GitHub has confirmed that roughly 3,800 internal repositories were exfiltrated after one of its employees installed a malicious version of the Nx Console VS Code extension. The malicious extension has been pulled and the affected device has been isolated. GitHub's current assessment is that the activity was limited to internal repos and that no customer data stored outside them was touched. The numbers line up with the claim TeamPCP posted on Breached, where they offered the code for at least $50,000. The breach connects this week's Nx Console compromise to the broader TeamPCP campaign that also hit OpenAI and Grafana.
The Nx team has confirmed that version 18.95.0 of its VS Code extension was malicious and that a few users were compromised. The bad version was available on the marketplace for only 11 minutes on May 18 (12:36 to 12:47 UTC), but that was enough to plant Python-based persistence under ~/.local/share/kitty/cat.py and a macOS LaunchAgent at com.user.kitty-monitor.plist, then steal tokens, secrets, and SSH keys reachable from the machine. The Nx team has shipped a clean 18.100.0 release and published indicators of compromise.

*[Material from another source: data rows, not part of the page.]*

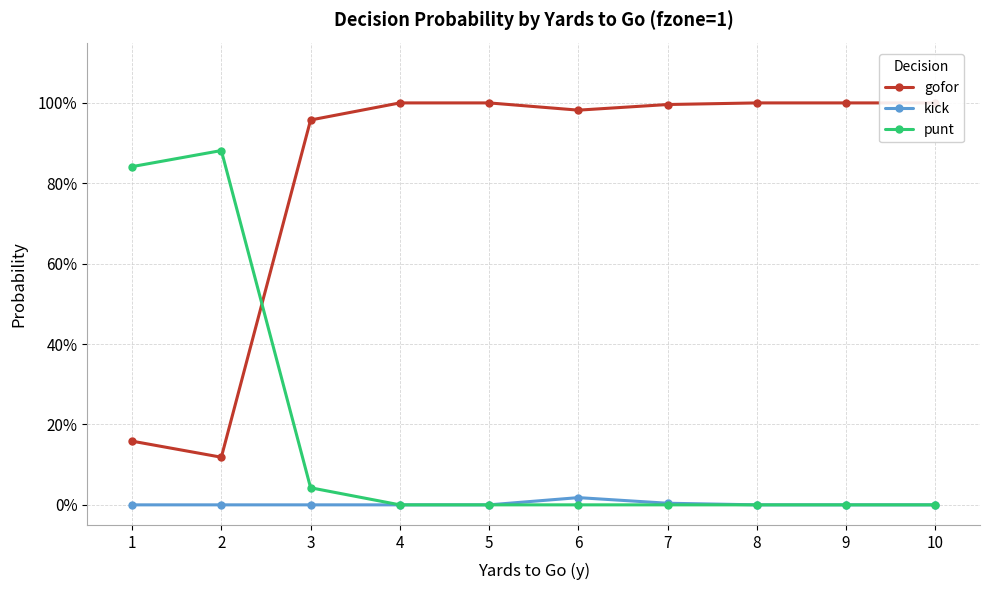

Where is gofor nearest to the value 0?

2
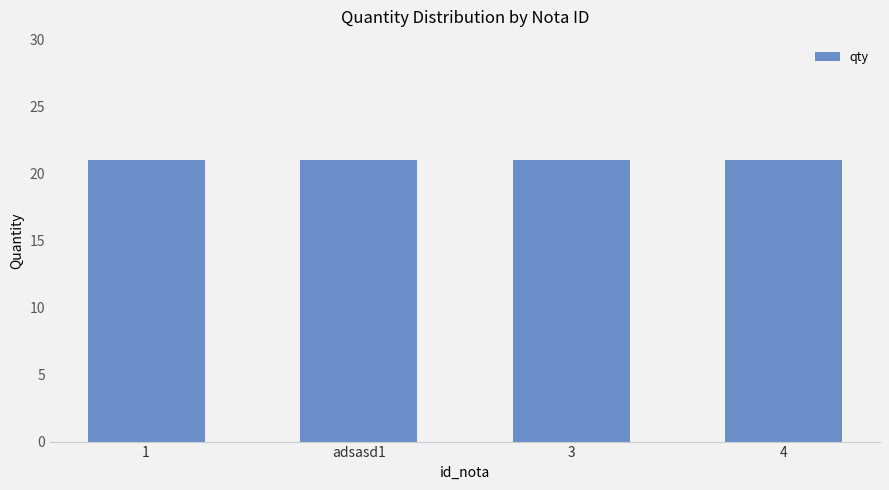

Are the bars horizontal?

No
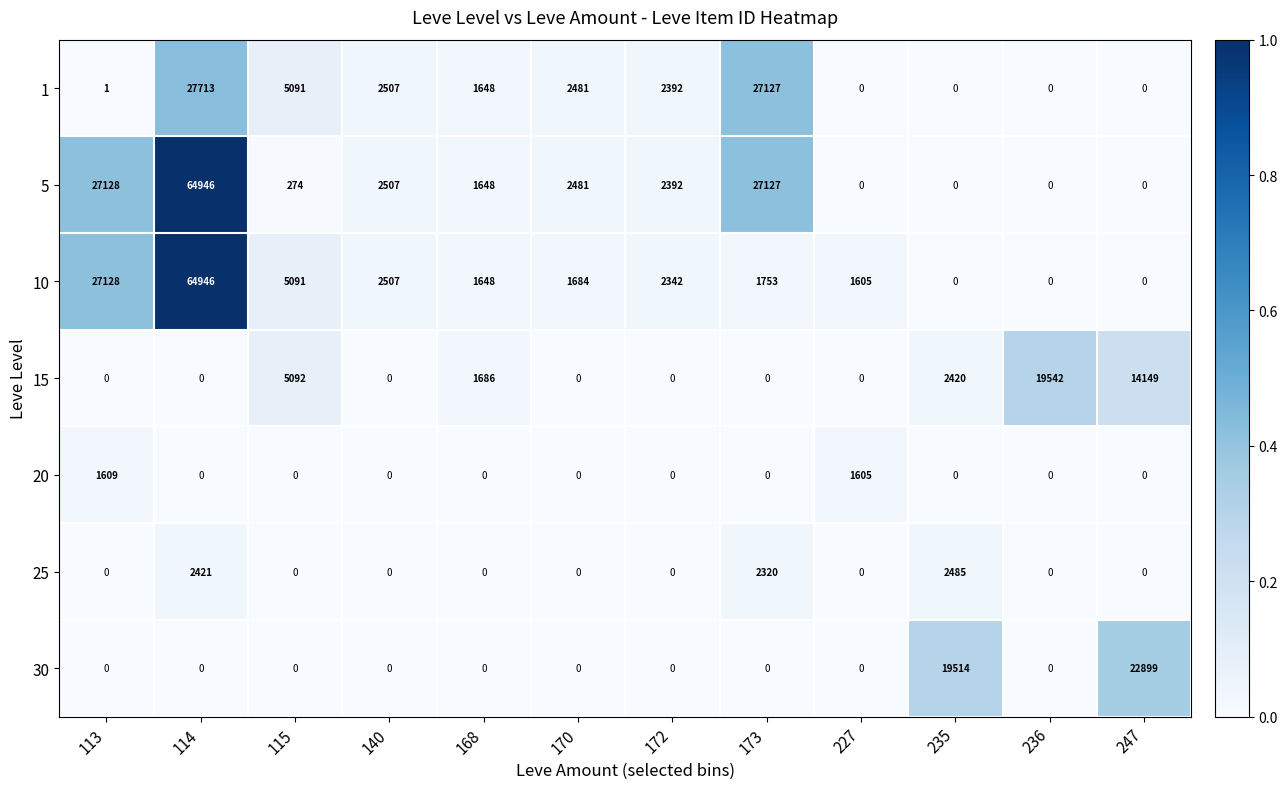

At which category does the chart reach its peak across all series?

114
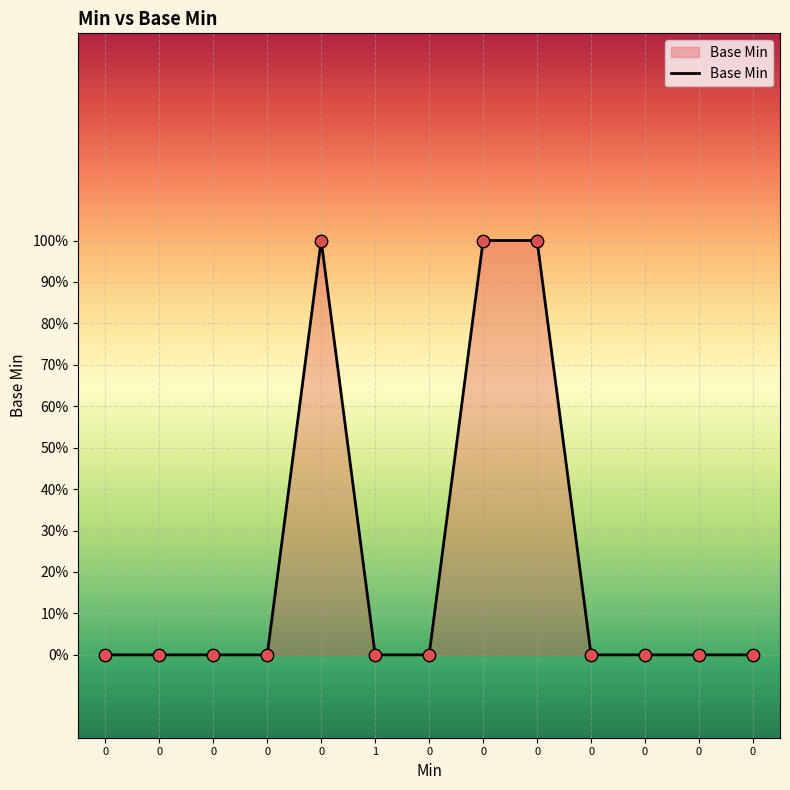

Is this an area chart (filled region under the line)?

Yes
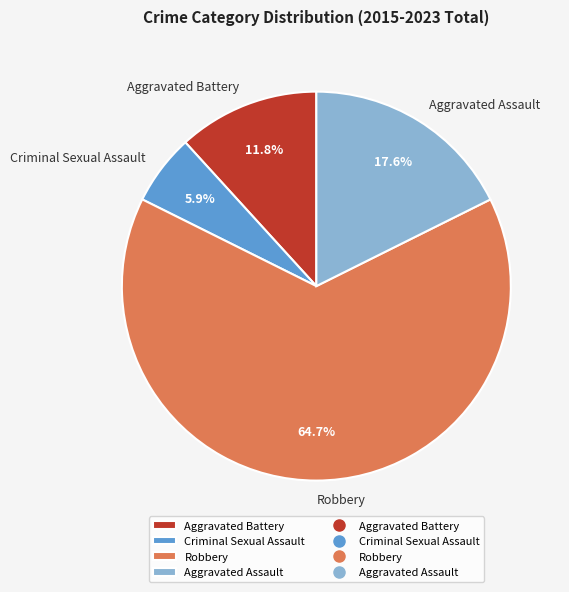

Does Aggravated Assault account for over 50% of the chart?

No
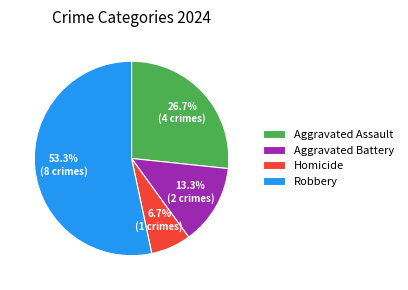

Rank the categories by value from highest to lowest.

Robbery, Aggravated Assault, Aggravated Battery, Homicide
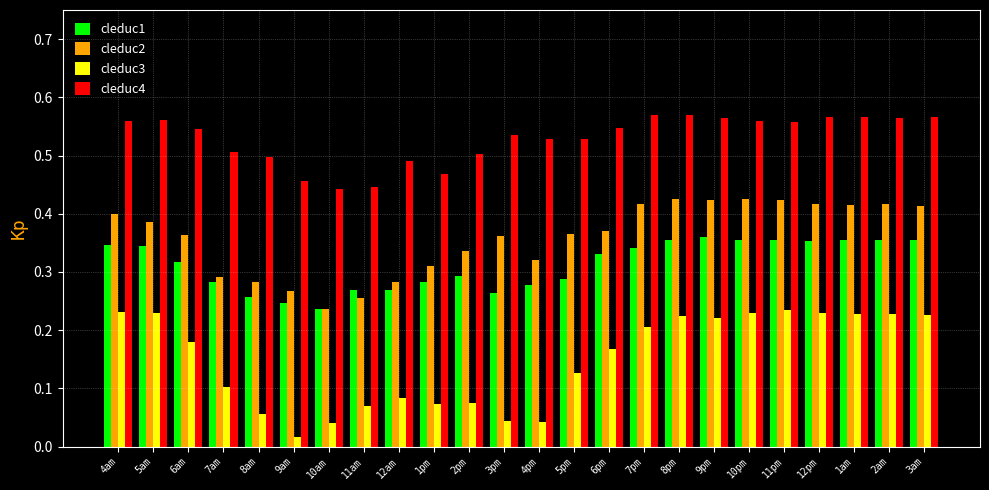

Which series has the largest range (max minus min)?

cleduc3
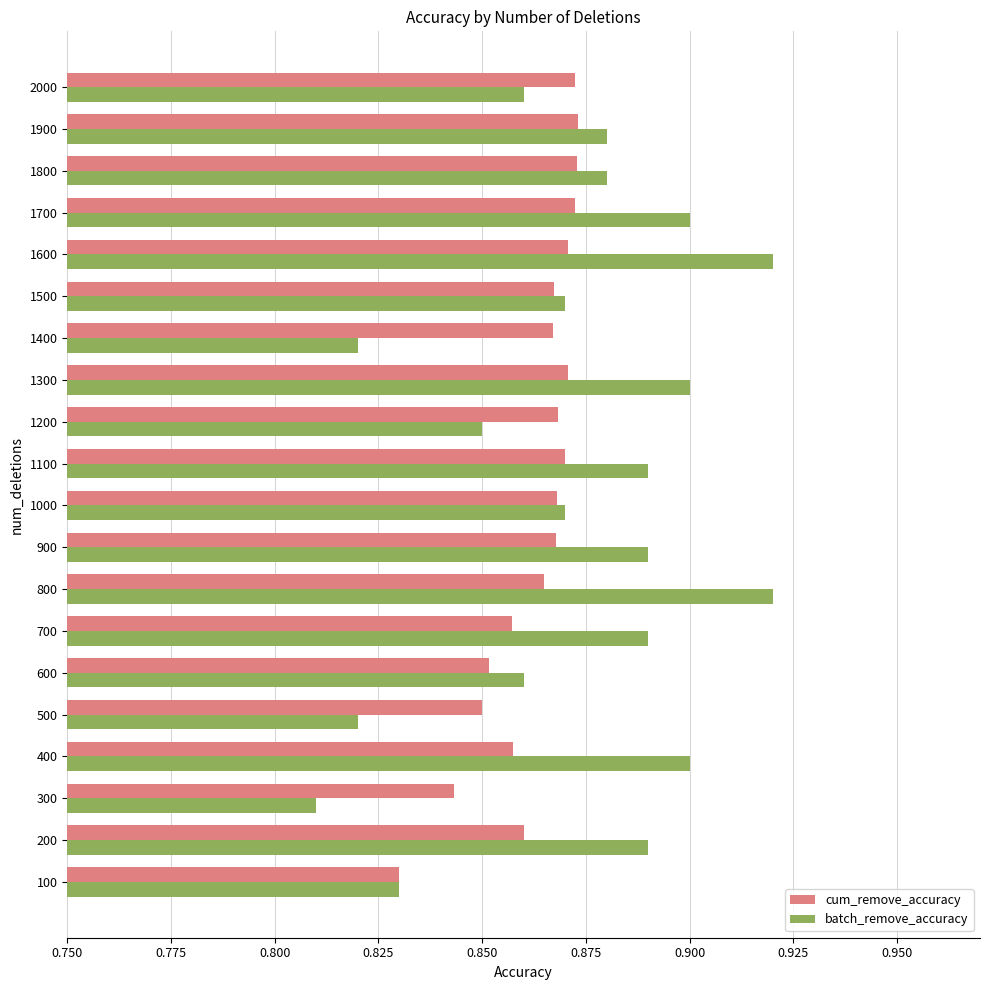

What is the sum of all cum_remove_accuracy values?

17.3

This is the second time Nx has been targeted within a year, after the August 2025 s1ngularity supply-chain attack on its npm packages.
Thousands of fake Visual Studio Code vulnerability warnings are being posted across GitHub Discussions in automated waves - all from freshly created accounts. The posts use realistic titles like 'Severe Vulnerability - Immediate Update Required' with fabricated CVE IDs to pressure developers into downloading malware from Google Drive links. The payloads fingerprint victims before delivering secondary attacks, acting as a traffic distribution system.